■ Your task:
Reproduce every line of text in the records below verbatim, from first to last, and leave the pictures out of your answer.

Records: Begin

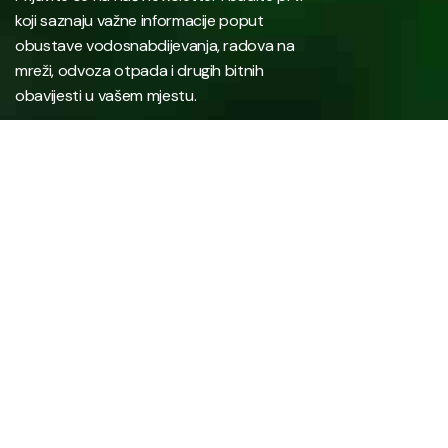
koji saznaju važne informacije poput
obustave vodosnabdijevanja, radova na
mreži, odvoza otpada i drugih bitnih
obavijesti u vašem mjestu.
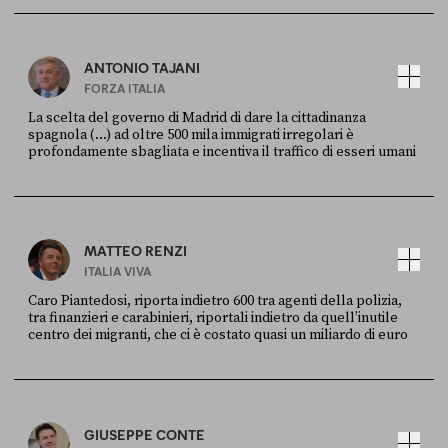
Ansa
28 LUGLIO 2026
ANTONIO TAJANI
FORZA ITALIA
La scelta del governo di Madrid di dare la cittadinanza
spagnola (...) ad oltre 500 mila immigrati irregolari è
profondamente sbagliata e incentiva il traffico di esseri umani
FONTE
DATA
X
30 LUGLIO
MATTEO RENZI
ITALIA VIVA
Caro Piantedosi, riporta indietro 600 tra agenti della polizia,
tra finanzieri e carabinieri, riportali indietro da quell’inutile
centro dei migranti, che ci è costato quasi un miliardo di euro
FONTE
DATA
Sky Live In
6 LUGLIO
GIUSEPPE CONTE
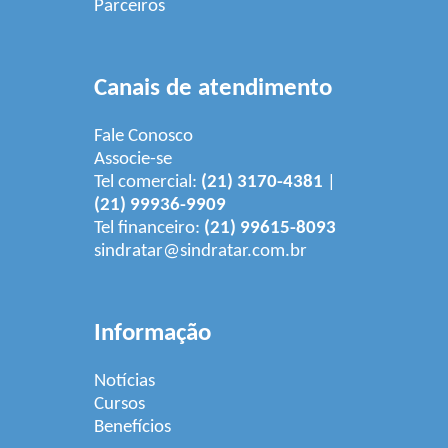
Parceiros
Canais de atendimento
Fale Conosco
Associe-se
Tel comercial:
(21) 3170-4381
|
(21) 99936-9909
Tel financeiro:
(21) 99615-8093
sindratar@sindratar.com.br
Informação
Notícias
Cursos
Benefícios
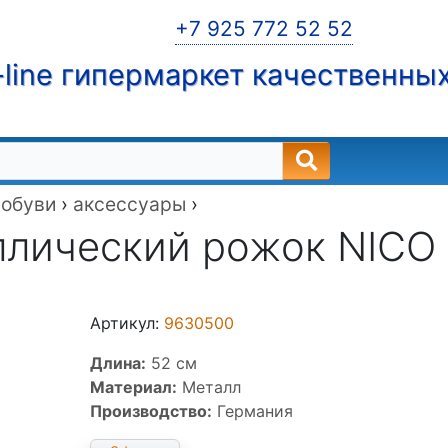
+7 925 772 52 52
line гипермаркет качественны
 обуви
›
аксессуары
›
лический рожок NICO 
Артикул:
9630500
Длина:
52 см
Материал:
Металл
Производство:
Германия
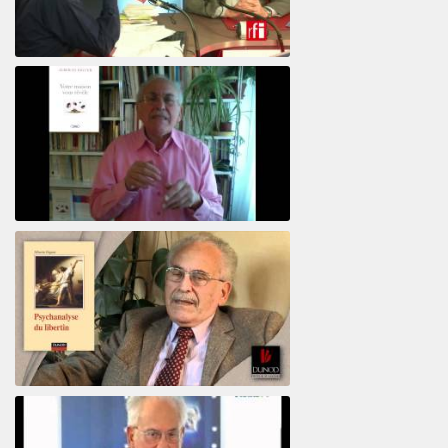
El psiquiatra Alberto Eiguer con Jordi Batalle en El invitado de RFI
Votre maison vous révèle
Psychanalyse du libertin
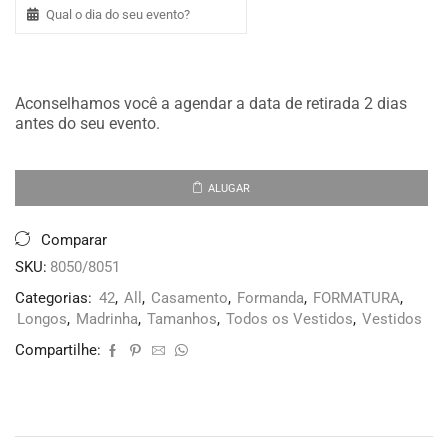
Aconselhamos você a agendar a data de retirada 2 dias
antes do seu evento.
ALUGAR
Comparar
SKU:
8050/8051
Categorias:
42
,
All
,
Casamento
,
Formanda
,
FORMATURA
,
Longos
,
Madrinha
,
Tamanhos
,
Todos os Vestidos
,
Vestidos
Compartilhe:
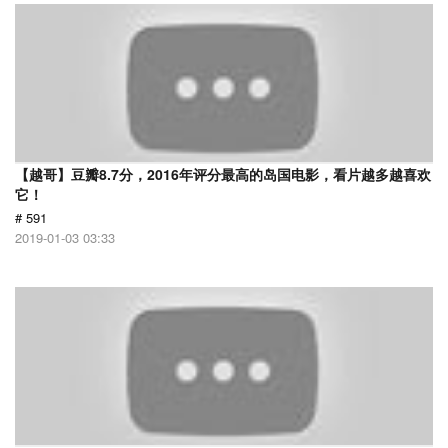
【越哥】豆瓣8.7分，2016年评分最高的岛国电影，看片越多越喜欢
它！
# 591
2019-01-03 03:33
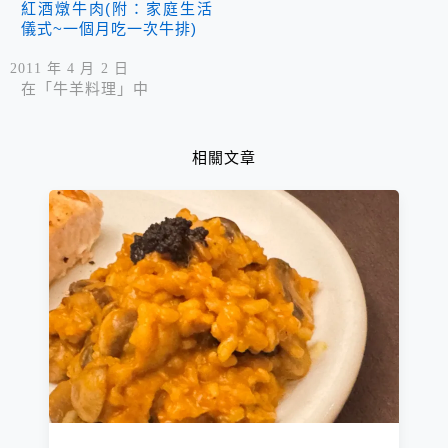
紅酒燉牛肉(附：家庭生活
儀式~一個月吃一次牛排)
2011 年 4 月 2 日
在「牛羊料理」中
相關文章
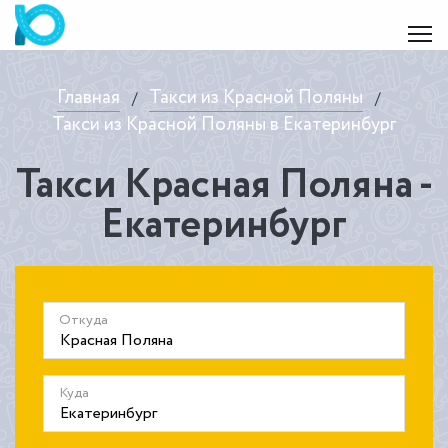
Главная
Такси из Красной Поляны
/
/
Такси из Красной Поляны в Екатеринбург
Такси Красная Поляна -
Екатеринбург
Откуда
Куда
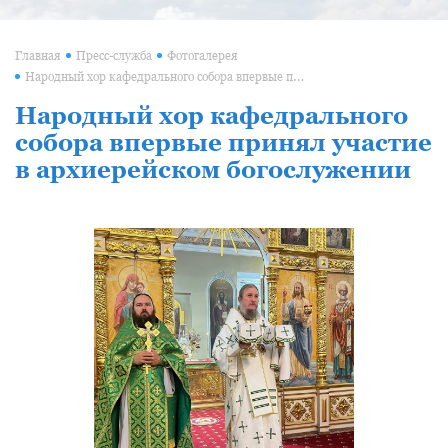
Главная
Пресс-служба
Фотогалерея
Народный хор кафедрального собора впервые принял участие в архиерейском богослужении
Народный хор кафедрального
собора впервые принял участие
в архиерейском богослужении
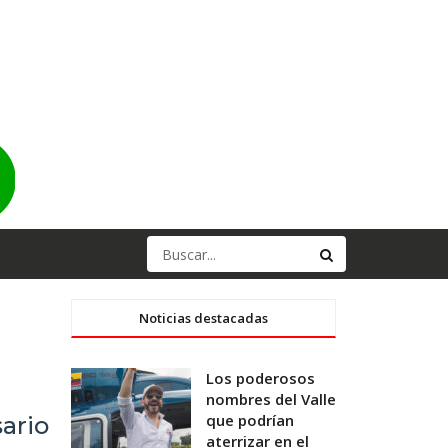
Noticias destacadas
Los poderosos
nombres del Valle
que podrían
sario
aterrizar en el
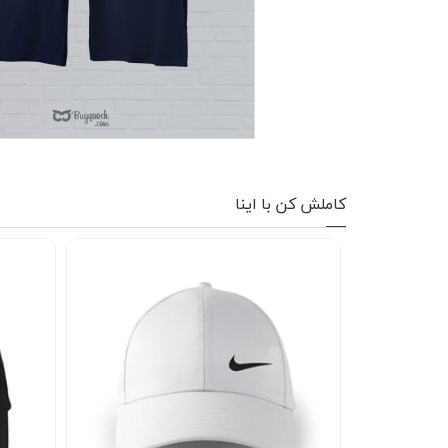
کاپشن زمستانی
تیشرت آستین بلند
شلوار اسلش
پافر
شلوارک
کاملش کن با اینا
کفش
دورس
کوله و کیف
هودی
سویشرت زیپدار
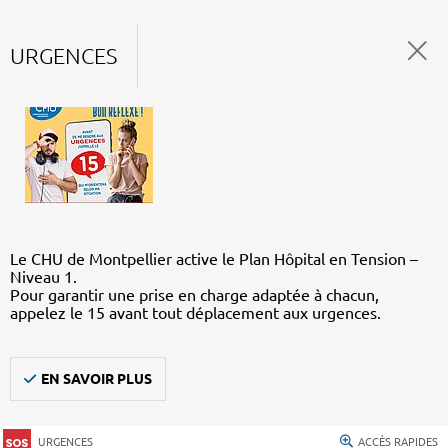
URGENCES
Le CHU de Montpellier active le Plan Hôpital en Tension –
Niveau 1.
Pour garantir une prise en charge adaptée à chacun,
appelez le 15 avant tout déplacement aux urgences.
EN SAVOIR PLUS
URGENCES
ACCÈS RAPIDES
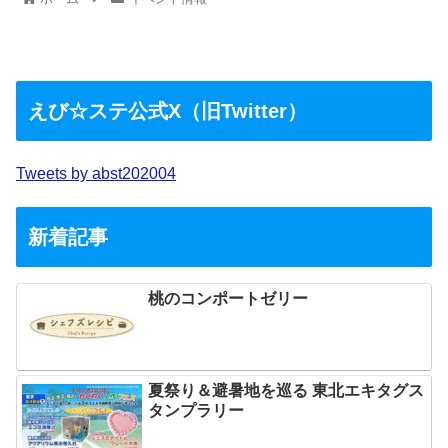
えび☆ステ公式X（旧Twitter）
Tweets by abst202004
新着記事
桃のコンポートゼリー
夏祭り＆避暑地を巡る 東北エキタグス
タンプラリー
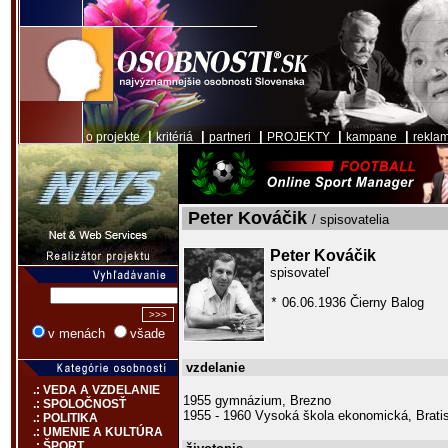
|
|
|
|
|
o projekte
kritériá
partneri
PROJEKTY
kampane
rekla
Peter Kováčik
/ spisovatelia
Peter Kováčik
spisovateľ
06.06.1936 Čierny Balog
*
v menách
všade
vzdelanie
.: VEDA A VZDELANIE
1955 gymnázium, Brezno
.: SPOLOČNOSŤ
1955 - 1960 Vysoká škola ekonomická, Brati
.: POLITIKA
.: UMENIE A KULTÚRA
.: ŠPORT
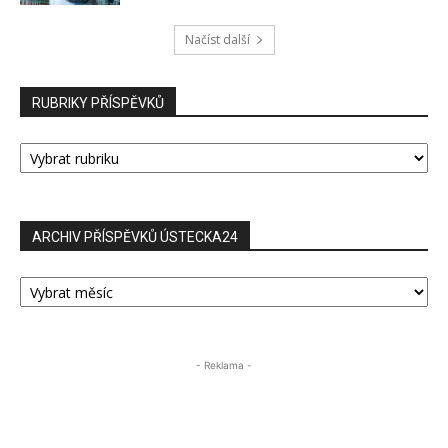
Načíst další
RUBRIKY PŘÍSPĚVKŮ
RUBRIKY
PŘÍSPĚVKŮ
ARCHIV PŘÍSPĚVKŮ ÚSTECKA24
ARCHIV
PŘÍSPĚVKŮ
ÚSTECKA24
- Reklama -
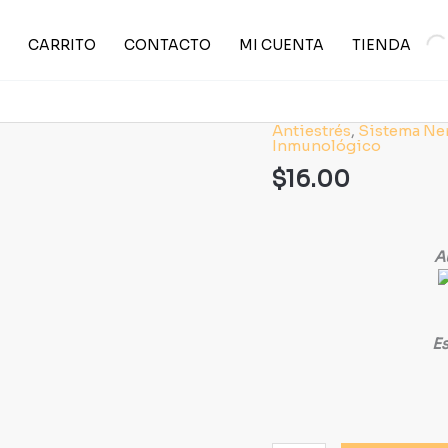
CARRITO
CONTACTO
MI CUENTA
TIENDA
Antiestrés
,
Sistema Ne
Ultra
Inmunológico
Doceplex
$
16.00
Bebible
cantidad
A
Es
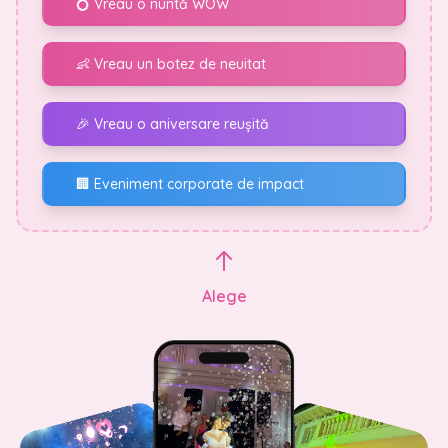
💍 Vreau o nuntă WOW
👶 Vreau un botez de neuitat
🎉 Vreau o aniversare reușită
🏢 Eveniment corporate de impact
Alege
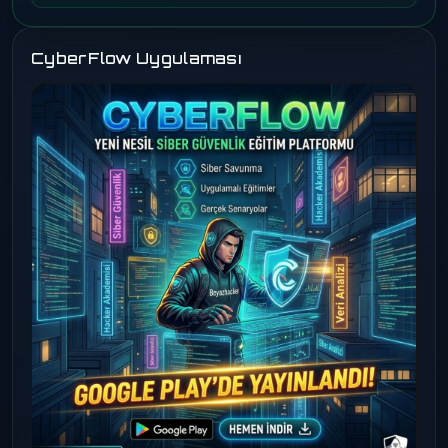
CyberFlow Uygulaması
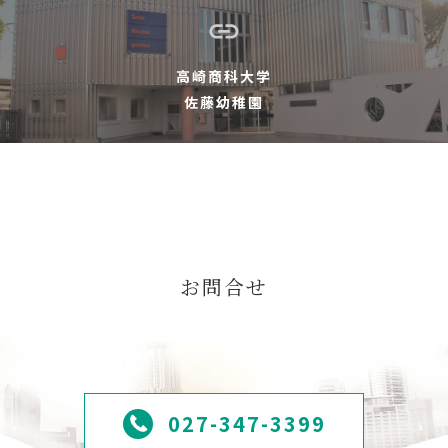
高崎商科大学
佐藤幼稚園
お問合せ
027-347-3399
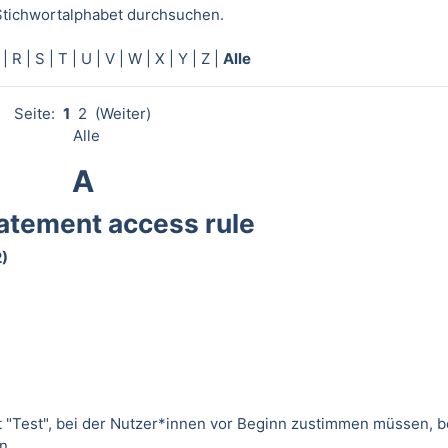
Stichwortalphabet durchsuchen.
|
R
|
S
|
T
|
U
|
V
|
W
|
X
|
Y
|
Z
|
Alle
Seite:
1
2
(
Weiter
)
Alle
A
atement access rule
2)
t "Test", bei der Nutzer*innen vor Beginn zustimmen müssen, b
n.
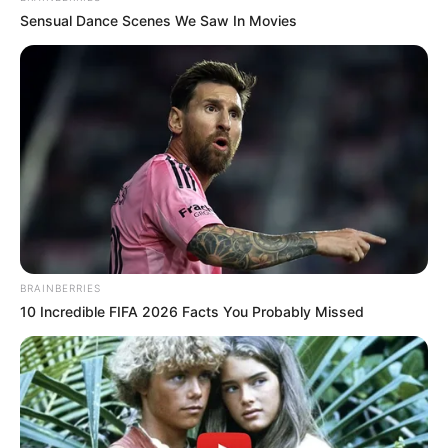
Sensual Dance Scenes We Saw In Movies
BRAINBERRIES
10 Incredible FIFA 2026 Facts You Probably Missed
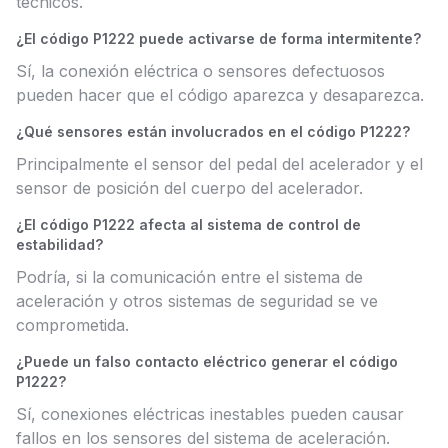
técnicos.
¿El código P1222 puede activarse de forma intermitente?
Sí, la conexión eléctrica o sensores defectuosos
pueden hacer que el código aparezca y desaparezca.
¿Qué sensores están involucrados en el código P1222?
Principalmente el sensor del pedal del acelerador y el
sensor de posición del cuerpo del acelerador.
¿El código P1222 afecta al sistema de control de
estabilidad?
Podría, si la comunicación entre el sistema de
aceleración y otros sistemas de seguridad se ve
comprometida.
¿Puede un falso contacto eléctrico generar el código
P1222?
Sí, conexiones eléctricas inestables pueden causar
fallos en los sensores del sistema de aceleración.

Records: End

■ Solution to the problem:
koji saznaju važne informacije poput
obustave vodosnabdijevanja, radova na
mreži, odvoza otpada i drugih bitnih
obavijesti u vašem mjestu.
Ansa
28 LUGLIO 2026
ANTONIO TAJANI
FORZA ITALIA
La scelta del governo di Madrid di dare la cittadinanza
spagnola (...) ad oltre 500 mila immigrati irregolari è
profondamente sbagliata e incentiva il traffico di esseri umani
FONTE
DATA
X
30 LUGLIO
MATTEO RENZI
ITALIA VIVA
Caro Piantedosi, riporta indietro 600 tra agenti della polizia,
tra finanzieri e carabinieri, riportali indietro da quell’inutile
centro dei migranti, che ci è costato quasi un miliardo di euro
FONTE
DATA
Sky Live In
6 LUGLIO
GIUSEPPE CONTE
Parceiros
Canais de atendimento
Fale Conosco
Associe-se
Tel comercial:
(21) 3170-4381
|
(21) 99936-9909
Tel financeiro:
(21) 99615-8093
sindratar@sindratar.com.br
Informação
Notícias
Cursos
Benefícios
+7 925 772 52 52
line гипермаркет качественны
 обуви
›
аксессуары
›
лический рожок NICO 
Артикул:
9630500
Длина:
52 см
Материал:
Металл
Производство:
Германия
El psiquiatra Alberto Eiguer con Jordi Batalle en El invitado de RFI
Votre maison vous révèle
Psychanalyse du libertin
Aconselhamos você a agendar a data de retirada 2 dias
antes do seu evento.
ALUGAR
Comparar
SKU:
8050/8051
Categorias:
42
,
All
,
Casamento
,
Formanda
,
FORMATURA
,
Longos
,
Madrinha
,
Tamanhos
,
Todos os Vestidos
,
Vestidos
Compartilhe:
【越哥】豆瓣8.7分，2016年评分最高的岛国电影，看片越多越喜欢
它！
# 591
2019-01-03 03:33
紅酒燉牛肉(附：家庭生活
儀式~一個月吃一次牛排)
2011 年 4 月 2 日
在「牛羊料理」中
相關文章
Главная
Такси из Красной Поляны
/
/
Такси из Красной Поляны в Екатеринбург
Такси Красная Поляна -
Екатеринбург
Откуда
Куда
Главная
Пресс-служба
Фотогалерея
Народный хор кафедрального собора впервые принял участие в архиерейском богослужении
Народный хор кафедрального
собора впервые принял участие
в архиерейском богослужении
Noticias destacadas
Los poderosos
nombres del Valle
que podrían
sario
aterrizar en el
کاپشن زمستانی
تیشرت آستین بلند
شلوار اسلش
پافر
شلوارک
کاملش کن با اینا
کفش
دورس
کوله و کیف
هودی
سویشرت زیپدار
URGENCES
Le CHU de Montpellier active le Plan Hôpital en Tension –
Niveau 1.
Pour garantir une prise en charge adaptée à chacun,
appelez le 15 avant tout déplacement aux urgences.
EN SAVOIR PLUS
URGENCES
ACCÈS RAPIDES
えび☆ステ公式X（旧Twitter）
Tweets by abst202004
新着記事
桃のコンポートゼリー
夏祭り＆避暑地を巡る 東北エキタグス
タンプラリー
|
|
|
|
|
o projekte
kritériá
partneri
PROJEKTY
kampane
rekla
Peter Kováčik
/ spisovatelia
Peter Kováčik
spisovateľ
06.06.1936 Čierny Balog
*
v menách
všade
vzdelanie
.: VEDA A VZDELANIE
1955 gymnázium, Brezno
.: SPOLOČNOSŤ
1955 - 1960 Vysoká škola ekonomická, Brati
.: POLITIKA
.: UMENIE A KULTÚRA
.: ŠPORT
Načíst další
RUBRIKY PŘÍSPĚVKŮ
RUBRIKY
PŘÍSPĚVKŮ
ARCHIV PŘÍSPĚVKŮ ÚSTECKA24
ARCHIV
PŘÍSPĚVKŮ
ÚSTECKA24
- Reklama -
CARRITO
CONTACTO
MI CUENTA
TIENDA
Antiestrés
,
Sistema Ne
Ultra
Inmunológico
Doceplex
$
16.00
Bebible
cantidad
A
Es
💍 Vreau o nuntă WOW
👶 Vreau un botez de neuitat
🎉 Vreau o aniversare reușită
🏢 Eveniment corporate de impact
Alege
CyberFlow Uygulaması
高崎商科大学
佐藤幼稚園
お問合せ
027-347-3399
Stichwortalphabet durchsuchen.
|
R
|
S
|
T
|
U
|
V
|
W
|
X
|
Y
|
Z
|
Alle
Seite:
1
2
(
Weiter
)
Alle
A
atement access rule
2)
t "Test", bei der Nutzer*innen vor Beginn zustimmen müssen, b
n.
Sensual Dance Scenes We Saw In Movies
BRAINBERRIES
10 Incredible FIFA 2026 Facts You Probably Missed
técnicos.
¿El código P1222 puede activarse de forma intermitente?
Sí, la conexión eléctrica o sensores defectuosos
pueden hacer que el código aparezca y desaparezca.
¿Qué sensores están involucrados en el código P1222?
Principalmente el sensor del pedal del acelerador y el
sensor de posición del cuerpo del acelerador.
¿El código P1222 afecta al sistema de control de
estabilidad?
Podría, si la comunicación entre el sistema de
aceleración y otros sistemas de seguridad se ve
comprometida.
¿Puede un falso contacto eléctrico generar el código
P1222?
Sí, conexiones eléctricas inestables pueden causar
fallos en los sensores del sistema de aceleración.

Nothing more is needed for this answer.